[Saved data entries]
*** Block opens ***

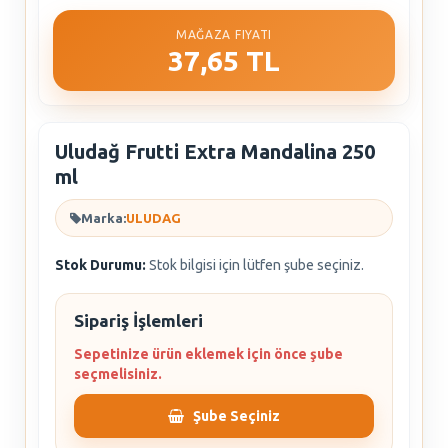
MAĞAZA FIYATI
37,65 TL
Uludağ Frutti Extra Mandalina 250
ml
Marka:
ULUDAG
Stok Durumu:
Stok bilgisi için lütfen şube seçiniz.
Sipariş İşlemleri
Sepetinize ürün eklemek için önce şube
seçmelisiniz.
Şube Seçiniz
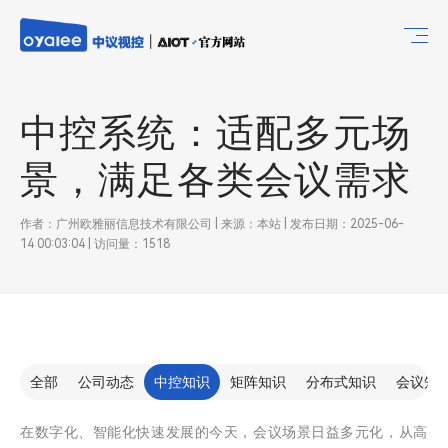
中控系统：适配多元场
景，满足各类会议需求
作者：广州欧雅丽信息技术有限公司 | 来源：本站 | 发布日期：2025-06-
14 00:03:04 | 访问量：1518
全部
公司动态
中控知识
矩阵知识
分布式知识
会议知
在数字化、智能化快速发展的今天，会议场景日益多元化，从高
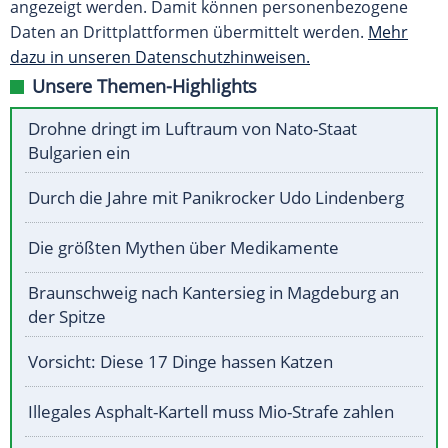
angezeigt werden. Damit können personenbezogene
Daten an Drittplattformen übermittelt werden.
Mehr
dazu in unseren Datenschutzhinweisen.
Unsere Themen-Highlights
Drohne dringt im Luftraum von Nato-Staat
Bulgarien ein
Durch die Jahre mit Panikrocker Udo Lindenberg
Die größten Mythen über Medikamente
Braunschweig nach Kantersieg in Magdeburg an
der Spitze
Vorsicht: Diese 17 Dinge hassen Katzen
Illegales Asphalt-Kartell muss Mio-Strafe zahlen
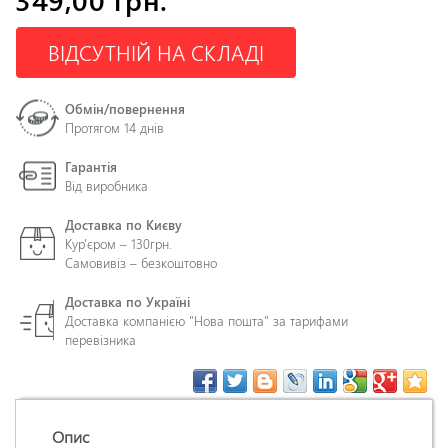
ВІДСУТНІЙ НА СКЛАДІ
Обмін/повернення
Протягом 14 днів
Гарантія
Від виробника
Доставка по Києву
Кур'єром – 130грн.
Самовивіз – безкоштовно
Доставка по Україні
Доставка компанією "Нова пошта" за тарифами
перевізника
Опис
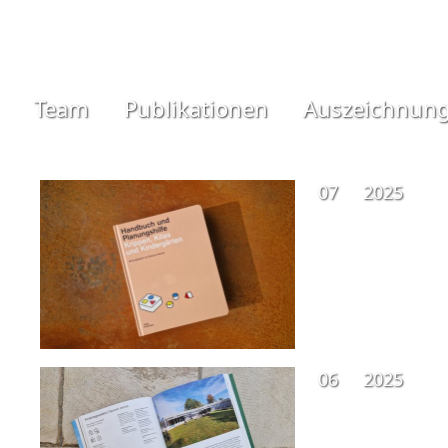
Team
Publikationen
Auszeichnun
07
2025
06
2025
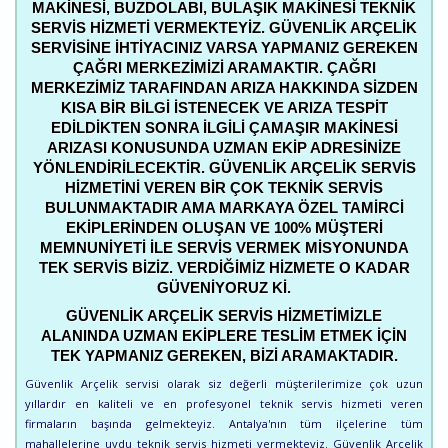
MAKINESI, BUZDOLABI, BULAŞIK MAKINESI TEKNIK
SERVIS HIZMETI VERMEKTEYIZ. GÜVENLIK ARÇELIK
SERVISINE IHTIYACINIZ VARSA YAPMANIZ GEREKEN
ÇAĞRI MERKEZIMIZI ARAMAKTIR. ÇAĞRI
MERKEZIMIZ TARAFINDAN ARIZA HAKKINDA SIZDEN
KISA BIR BILGI ISTENECEK VE ARIZA TESPIT
EDILDIKTEN SONRA ILGILI ÇAMAŞIR MAKINESI
ARIZASI KONUSUNDA UZMAN EKIP ADRESINIZE
YÖNLENDIRILECEKTIR. GÜVENLIK ARÇELIK SERVIS
HIZMETINI VEREN BIR ÇOK TEKNIK SERVIS
BULUNMAKTADIR AMA MARKAYA ÖZEL TAMIRCI
EKIPLERINDEN OLUŞAN VE 100% MÜŞTERI
MEMNUNIYETI ILE SERVIS VERMEK MISYONUNDA
TEK SERVIS BIZIZ. VERDIĞIMIZ HIZMETE O KADAR
GÜVENIYORUZ KI.
GÜVENLIK ARÇELIK SERVIS HIZMETIMIZLE
ALANINDA UZMAN EKIPLERE TESLIM ETMEK IÇIN
TEK YAPMANIZ GEREKEN, BIZI ARAMAKTADIR.
Güvenlik Arçelik servisi olarak siz değerli müşterilerimize çok uzun
yıllardır en kaliteli ve en profesyonel teknik servis hizmeti veren
firmaların başında gelmekteyiz. Antalya'nın tüm ilçelerine tüm
mahallelerine uydu teknik servis hizmeti vermekteyiz. Güvenlik Arçelik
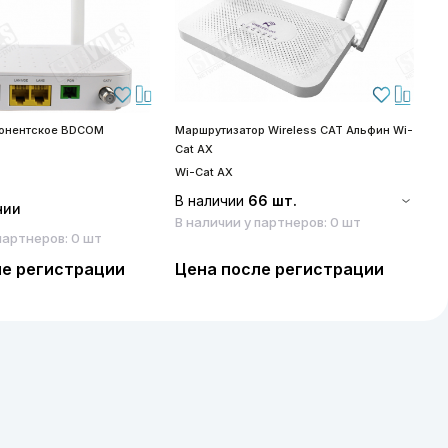
бонентское BDCOM
Маршрутизатор Wireless CAT Альфин Wi-
S
Cat AX
S
Wi-Cat AX
В наличии
66 шт.
чии
В наличии у партнеров: 0 шт
партнеров: 0 шт
ле регистрации
Цена после регистрации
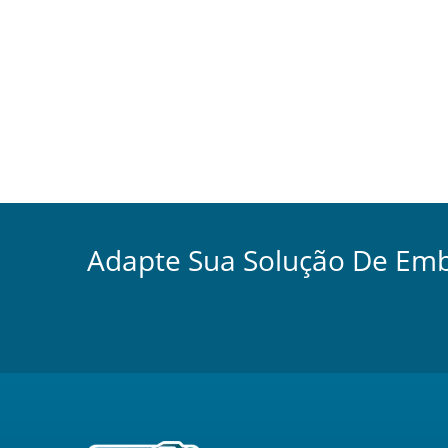
Adapte Sua Solução De Em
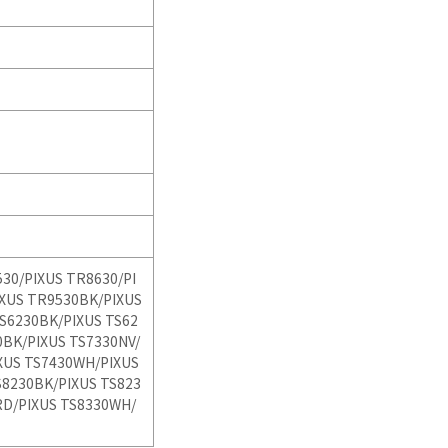
530/
PIXUS TR8630/
PI
IXUS TR9530BK/
PIXUS
TS6230BK/
PIXUS TS62
0BK/
PIXUS TS7330NV/
XUS TS7430WH/
PIXUS
S8230BK/
PIXUS TS823
RD/
PIXUS TS8330WH/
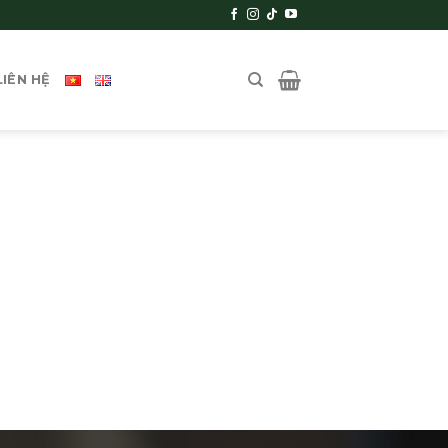
LIÊN HỆ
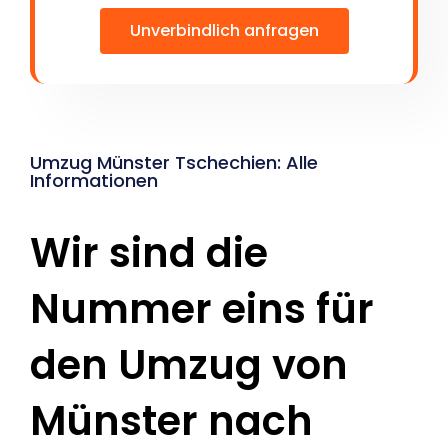
Unverbindlich anfragen
Umzug Münster Tschechien: Alle
Informationen
Wir sind die
Nummer eins für
den Umzug von
Münster nach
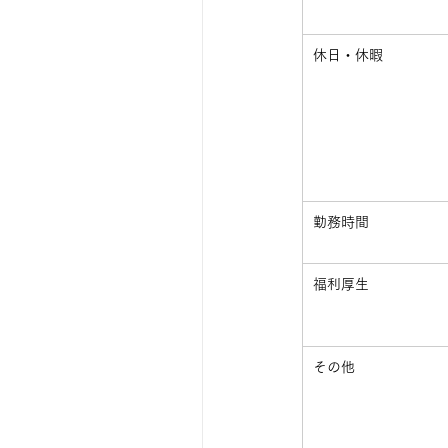
​休日・休暇
​勤務時間
​福利厚生
​その他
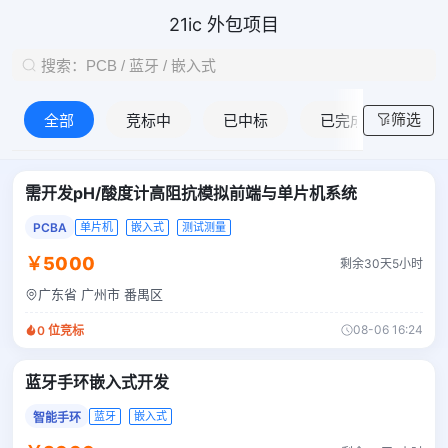
21ic 外包项目
筛选
全部
竞标中
已中标
已完成
需开发pH/酸度计高阻抗模拟前端与单片机系统
PCBA
单片机
嵌入式
测试测量
￥5000
剩余30天5小时
广东省 广州市 番禺区
08-06 16:24
0
位竞标
蓝牙手环嵌入式开发
蓝牙
嵌入式
智能手环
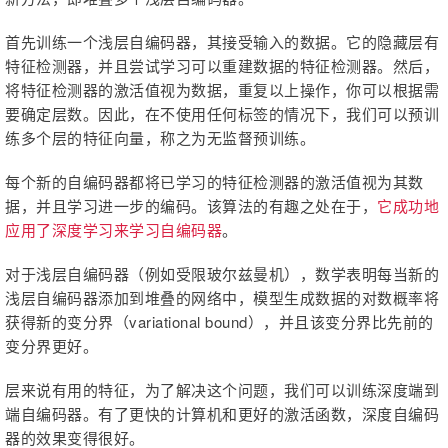
首先训练一个浅层自编码器，其接受输入的数据。它的隐藏层有
特征检测器，并且尝试学习可以重建数据的特征检测器。然后，
将特征检测器的激活值视为数据，重复以上操作，你可以根据需
要确定层数。因此，在不使用任何标签的情况下，我们可以预训
练多个层的特征向量，称之为无监督预训练。
每个新的自编码器都将已学习的特征检测器的激活值视为其数
据，并且学习进一步的编码。该算法的有趣之处在于，
它成功地
应用了深度学习来学习自编码器
。
对于浅层自编码器（例如受限玻尔兹曼机），数学表明每当新的
浅层自编码器添加到堆叠的网络中，模型生成数据的对数概率将
获得新的变分界（variational bound），并且该变分界比先前的
变分界更好。
层来说有用的特征，为了解决这个问题，我们可以训练深度端到
端自编码器。有了更快的计算机和更好的激活函数，深度自编码
器的效果变得很好。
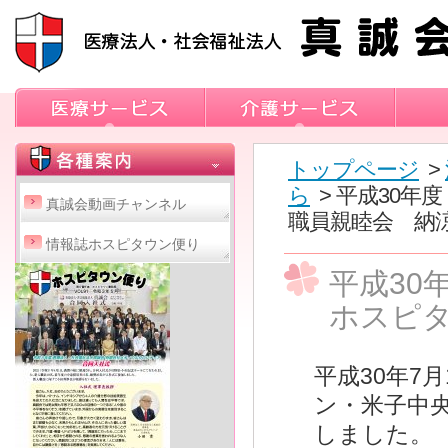
トップページ
>
ら
> 平成30
真誠会動画チャンネル
職員親睦会 納
情報誌ホスピタウン便り
平成30
ホスピ
平成30年7
ン・米子中
しました。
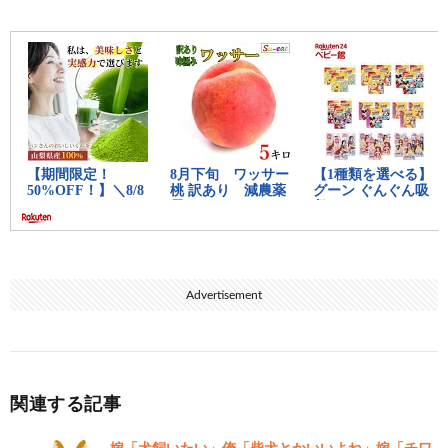
いえるぞ
中間おすすめ記事：
思考ちゃんねる
12:
思考
2022/11/23(水) 06:31:20.39 ID:SrqV8faZ0
>>10
そんなんじゃなくてええよ
仕事は増えるわ給与変わらないわ
他人の家庭支えてるって思うと殺意わくわ
17:
思考
2022/11/23(水) 06:40:32.15 ID:PJO91PAo0
>>12
Advertisement
それはしゃーないw
残ったメンバーで仕事させられるはむかつくのは当
然よ
関連する記事
18:
思考
2022/11/23(水) 06:45:46.27 ID:SrqV8faZ0
>>17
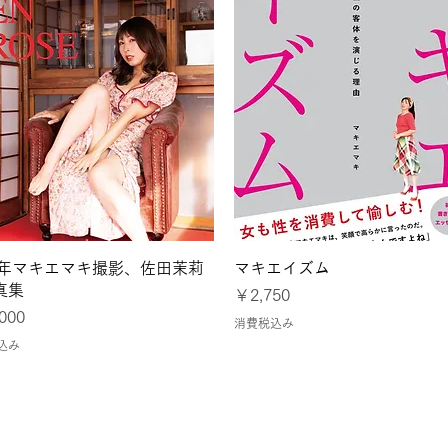
クイックビュー
クイックビュー
24年マキエマキ撮影、佐田茉莉
マキエイズム
真集
価格
￥2,750
000
消費税込み
込み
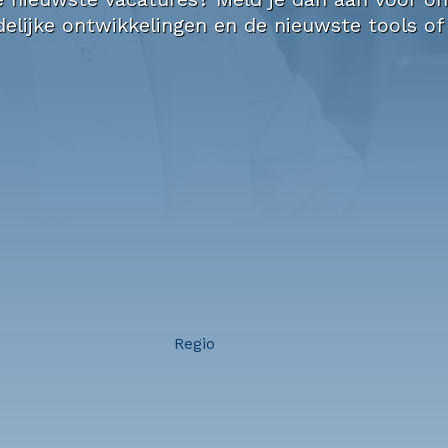
elijke ontwikkelingen en de nieuwste tools of
Regio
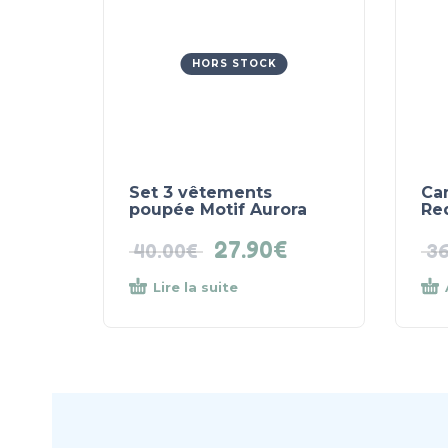
HORS STOCK
Set 3 vêtements
Ca
poupée Motif Aurora
Re
27.90
€
40.00
€
36
Lire la suite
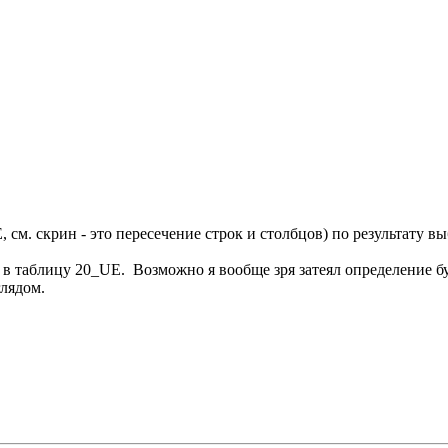
м. скрин - это пересечение строк и столбцов) по результату вы
ь в таблицу 20_UE. Возможно я вообще зря затеял определение б
глядом.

*** Block closes ***

What needs to be done :: Copy out the material from its first line through the line containing "在数字化、智能化快速发展的今天，会议场景日益多元化，从高", including both ends. Leave the pictures out of your copy.

Response to this task ::
MAĞAZA FIYATI
37,65 TL
Uludağ Frutti Extra Mandalina 250
ml
Marka:
ULUDAG
Stok Durumu:
Stok bilgisi için lütfen şube seçiniz.
Sipariş İşlemleri
Sepetinize ürün eklemek için önce şube
seçmelisiniz.
Şube Seçiniz
中控系统：适配多元场
景，满足各类会议需求
作者：广州欧雅丽信息技术有限公司 | 来源：本站 | 发布日期：2025-06-
14 00:03:04 | 访问量：1518
全部
公司动态
中控知识
矩阵知识
分布式知识
会议知
在数字化、智能化快速发展的今天，会议场景日益多元化，从高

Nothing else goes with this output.